WORK TO COMPLETE
Each line with the word "Documentation" must appear in the answer, copied from the records.

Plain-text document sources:
────────────────
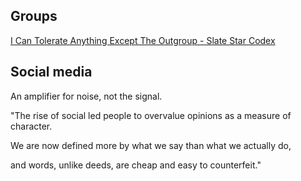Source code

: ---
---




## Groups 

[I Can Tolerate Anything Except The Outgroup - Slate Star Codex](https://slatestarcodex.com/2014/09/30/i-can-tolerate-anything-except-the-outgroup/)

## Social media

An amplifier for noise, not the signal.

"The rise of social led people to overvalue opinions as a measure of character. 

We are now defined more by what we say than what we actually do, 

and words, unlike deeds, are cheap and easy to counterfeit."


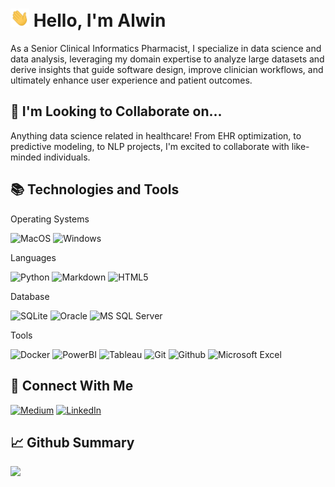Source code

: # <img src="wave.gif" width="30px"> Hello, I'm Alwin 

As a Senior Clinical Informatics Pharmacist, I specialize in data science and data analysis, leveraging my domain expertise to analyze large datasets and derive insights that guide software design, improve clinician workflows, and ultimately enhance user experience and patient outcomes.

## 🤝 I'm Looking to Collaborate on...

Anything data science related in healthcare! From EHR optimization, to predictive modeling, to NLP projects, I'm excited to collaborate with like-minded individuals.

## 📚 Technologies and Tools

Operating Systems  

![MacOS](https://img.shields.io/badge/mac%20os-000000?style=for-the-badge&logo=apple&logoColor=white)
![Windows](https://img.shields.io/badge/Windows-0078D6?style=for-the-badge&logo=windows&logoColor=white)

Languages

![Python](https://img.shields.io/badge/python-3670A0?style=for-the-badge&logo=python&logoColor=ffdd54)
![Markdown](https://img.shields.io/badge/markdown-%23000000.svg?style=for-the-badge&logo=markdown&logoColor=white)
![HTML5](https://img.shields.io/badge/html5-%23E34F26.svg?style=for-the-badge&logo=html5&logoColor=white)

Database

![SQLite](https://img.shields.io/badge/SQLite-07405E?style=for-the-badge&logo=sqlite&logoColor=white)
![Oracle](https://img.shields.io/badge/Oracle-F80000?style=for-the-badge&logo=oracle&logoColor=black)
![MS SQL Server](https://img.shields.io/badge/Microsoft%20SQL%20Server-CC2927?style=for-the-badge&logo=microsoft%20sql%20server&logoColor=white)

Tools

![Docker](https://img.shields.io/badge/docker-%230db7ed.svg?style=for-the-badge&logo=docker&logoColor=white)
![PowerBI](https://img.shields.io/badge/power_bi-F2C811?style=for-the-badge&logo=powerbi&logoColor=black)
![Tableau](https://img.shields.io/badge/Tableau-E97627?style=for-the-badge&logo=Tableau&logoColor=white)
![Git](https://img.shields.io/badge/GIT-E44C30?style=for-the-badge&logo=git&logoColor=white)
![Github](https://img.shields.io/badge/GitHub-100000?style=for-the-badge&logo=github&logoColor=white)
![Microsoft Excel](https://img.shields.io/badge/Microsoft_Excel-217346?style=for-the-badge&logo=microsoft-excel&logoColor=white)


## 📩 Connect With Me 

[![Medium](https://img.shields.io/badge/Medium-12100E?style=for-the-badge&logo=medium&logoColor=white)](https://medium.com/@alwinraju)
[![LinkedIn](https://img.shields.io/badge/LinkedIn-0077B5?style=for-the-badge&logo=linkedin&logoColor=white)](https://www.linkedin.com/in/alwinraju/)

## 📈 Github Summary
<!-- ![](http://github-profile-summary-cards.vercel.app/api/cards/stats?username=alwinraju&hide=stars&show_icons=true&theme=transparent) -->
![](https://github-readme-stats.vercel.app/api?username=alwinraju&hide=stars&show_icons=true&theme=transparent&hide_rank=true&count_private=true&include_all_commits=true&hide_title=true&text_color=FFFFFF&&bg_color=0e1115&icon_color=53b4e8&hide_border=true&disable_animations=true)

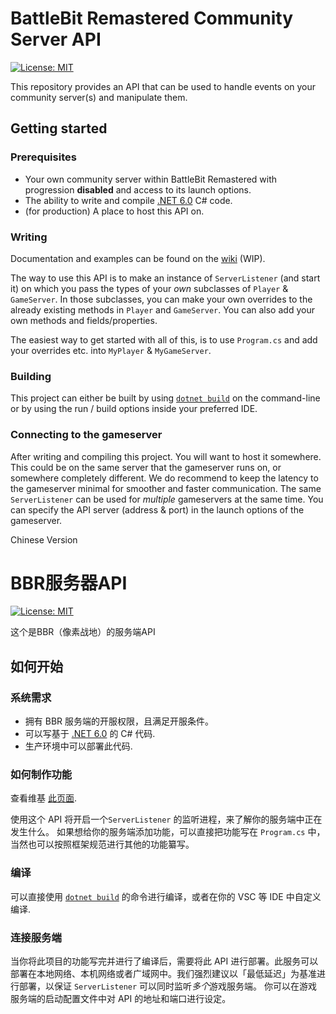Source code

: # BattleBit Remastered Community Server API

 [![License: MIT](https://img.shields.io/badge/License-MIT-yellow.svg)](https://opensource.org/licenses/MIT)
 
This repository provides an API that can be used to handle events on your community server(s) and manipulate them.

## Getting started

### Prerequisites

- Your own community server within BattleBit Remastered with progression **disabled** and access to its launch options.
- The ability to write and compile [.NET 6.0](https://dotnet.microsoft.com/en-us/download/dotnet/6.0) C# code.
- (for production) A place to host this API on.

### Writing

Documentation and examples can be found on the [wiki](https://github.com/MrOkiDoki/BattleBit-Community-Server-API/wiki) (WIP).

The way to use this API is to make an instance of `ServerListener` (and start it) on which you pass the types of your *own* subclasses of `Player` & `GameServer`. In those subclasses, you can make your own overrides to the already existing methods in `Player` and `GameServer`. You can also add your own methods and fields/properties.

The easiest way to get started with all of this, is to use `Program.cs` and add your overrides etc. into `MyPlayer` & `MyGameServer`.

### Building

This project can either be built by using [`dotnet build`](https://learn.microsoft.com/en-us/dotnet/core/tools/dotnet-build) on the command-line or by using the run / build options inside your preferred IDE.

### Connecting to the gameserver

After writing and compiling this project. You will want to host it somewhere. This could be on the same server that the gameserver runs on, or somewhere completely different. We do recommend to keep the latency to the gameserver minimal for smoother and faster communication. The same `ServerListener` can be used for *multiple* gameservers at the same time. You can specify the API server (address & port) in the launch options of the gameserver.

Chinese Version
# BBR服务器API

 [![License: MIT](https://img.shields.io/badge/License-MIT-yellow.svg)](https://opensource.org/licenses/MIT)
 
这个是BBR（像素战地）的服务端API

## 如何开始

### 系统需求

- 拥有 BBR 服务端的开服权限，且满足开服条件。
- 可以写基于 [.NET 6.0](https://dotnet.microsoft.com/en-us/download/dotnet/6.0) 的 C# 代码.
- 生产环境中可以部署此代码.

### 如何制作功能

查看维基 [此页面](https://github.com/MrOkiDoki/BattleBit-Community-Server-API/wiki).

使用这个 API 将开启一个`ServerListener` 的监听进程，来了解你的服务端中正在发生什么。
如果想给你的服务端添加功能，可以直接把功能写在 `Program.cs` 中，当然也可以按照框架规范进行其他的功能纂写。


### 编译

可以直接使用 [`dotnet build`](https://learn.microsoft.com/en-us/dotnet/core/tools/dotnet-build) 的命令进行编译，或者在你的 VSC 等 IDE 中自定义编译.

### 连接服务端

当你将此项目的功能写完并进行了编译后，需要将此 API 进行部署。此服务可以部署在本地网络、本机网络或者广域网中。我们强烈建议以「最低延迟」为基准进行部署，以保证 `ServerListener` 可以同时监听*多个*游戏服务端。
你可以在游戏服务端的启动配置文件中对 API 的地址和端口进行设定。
────────────────
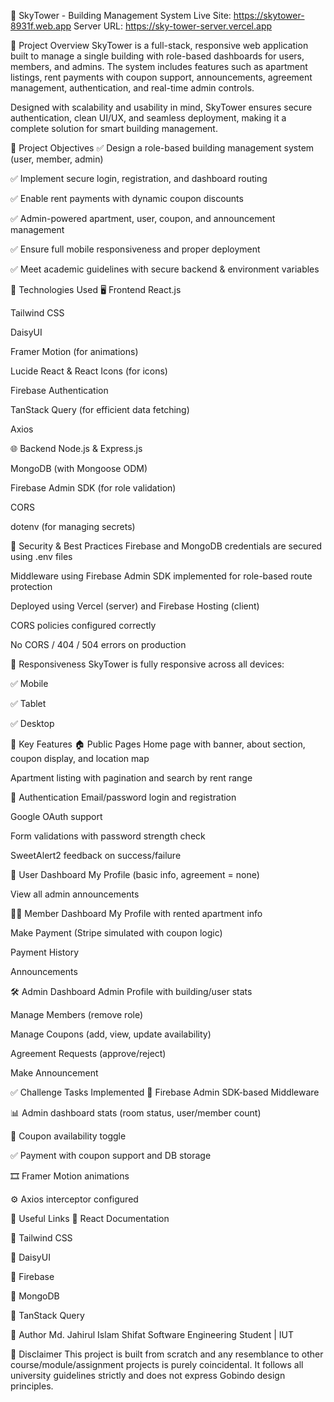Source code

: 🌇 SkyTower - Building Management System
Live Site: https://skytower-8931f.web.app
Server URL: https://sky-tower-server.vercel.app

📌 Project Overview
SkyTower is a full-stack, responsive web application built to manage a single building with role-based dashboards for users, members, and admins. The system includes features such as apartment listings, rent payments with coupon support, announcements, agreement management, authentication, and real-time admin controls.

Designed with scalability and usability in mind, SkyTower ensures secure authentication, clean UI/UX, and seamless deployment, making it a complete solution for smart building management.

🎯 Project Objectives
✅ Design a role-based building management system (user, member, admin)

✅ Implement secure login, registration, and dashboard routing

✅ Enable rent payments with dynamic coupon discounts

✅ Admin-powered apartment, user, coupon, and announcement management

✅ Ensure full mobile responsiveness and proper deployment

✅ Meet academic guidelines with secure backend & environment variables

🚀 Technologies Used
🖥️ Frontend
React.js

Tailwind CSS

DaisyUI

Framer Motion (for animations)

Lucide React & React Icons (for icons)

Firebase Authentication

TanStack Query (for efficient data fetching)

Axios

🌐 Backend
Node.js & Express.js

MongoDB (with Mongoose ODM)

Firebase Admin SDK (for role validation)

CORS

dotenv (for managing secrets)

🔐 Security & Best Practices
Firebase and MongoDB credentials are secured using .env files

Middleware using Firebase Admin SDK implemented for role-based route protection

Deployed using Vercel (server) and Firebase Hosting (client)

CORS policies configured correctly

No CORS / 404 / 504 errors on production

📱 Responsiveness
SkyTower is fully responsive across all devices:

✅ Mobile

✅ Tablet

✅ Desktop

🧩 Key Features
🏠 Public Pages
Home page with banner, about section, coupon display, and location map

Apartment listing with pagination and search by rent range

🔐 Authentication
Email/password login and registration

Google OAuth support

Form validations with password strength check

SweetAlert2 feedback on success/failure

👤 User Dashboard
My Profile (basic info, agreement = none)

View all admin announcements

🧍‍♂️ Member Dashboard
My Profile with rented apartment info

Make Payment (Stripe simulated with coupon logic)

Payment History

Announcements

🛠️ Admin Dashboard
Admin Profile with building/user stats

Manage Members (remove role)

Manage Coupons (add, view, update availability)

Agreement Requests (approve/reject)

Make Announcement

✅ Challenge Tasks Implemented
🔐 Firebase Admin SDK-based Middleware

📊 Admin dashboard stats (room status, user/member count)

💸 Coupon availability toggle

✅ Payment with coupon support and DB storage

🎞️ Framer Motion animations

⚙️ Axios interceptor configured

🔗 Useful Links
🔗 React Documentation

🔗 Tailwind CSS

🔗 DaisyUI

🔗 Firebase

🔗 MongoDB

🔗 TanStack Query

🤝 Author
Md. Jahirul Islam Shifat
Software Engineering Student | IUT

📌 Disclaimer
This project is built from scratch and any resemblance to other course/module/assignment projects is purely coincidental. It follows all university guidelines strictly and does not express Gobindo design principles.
────────────────
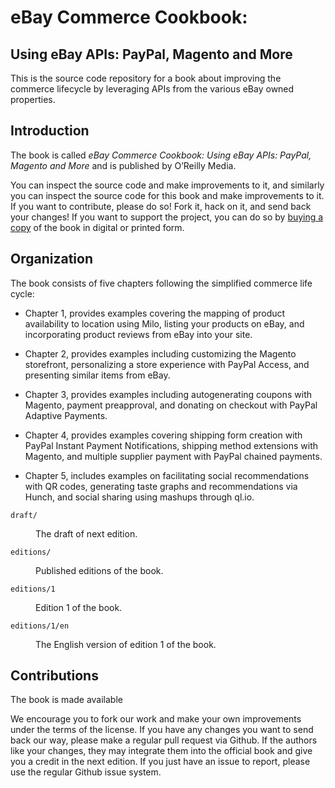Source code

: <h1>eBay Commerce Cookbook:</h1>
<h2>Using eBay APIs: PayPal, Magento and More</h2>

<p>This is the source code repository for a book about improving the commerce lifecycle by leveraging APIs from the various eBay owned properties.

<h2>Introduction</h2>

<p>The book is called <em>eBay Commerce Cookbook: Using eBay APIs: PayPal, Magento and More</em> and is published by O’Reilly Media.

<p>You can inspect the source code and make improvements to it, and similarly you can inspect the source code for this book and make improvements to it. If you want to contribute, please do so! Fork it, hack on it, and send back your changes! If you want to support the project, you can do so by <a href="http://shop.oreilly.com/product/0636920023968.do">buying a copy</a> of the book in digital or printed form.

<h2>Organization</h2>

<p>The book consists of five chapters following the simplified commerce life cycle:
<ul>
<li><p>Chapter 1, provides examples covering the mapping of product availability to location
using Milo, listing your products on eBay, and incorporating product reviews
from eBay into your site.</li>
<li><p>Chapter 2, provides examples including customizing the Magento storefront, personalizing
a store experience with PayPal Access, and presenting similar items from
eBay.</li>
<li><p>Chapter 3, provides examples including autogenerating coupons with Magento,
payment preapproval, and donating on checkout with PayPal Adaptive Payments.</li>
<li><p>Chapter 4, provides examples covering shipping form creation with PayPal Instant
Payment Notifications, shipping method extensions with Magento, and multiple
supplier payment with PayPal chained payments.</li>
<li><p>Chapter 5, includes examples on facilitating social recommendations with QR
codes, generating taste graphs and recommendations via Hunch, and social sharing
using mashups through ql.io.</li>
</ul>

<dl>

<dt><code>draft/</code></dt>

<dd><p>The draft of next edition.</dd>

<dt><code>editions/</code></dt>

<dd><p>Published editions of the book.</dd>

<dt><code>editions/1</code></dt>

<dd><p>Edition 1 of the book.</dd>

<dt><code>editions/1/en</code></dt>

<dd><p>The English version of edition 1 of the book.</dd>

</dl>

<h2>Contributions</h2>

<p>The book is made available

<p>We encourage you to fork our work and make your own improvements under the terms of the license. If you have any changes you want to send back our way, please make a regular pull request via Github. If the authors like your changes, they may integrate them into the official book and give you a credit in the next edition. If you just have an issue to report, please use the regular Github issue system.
────────────────
SOLUTION BELOW
Documentation and examples can be found on the [wiki](https://github.com/MrOkiDoki/BattleBit-Community-Server-API/wiki) (WIP).
🔗 React Documentation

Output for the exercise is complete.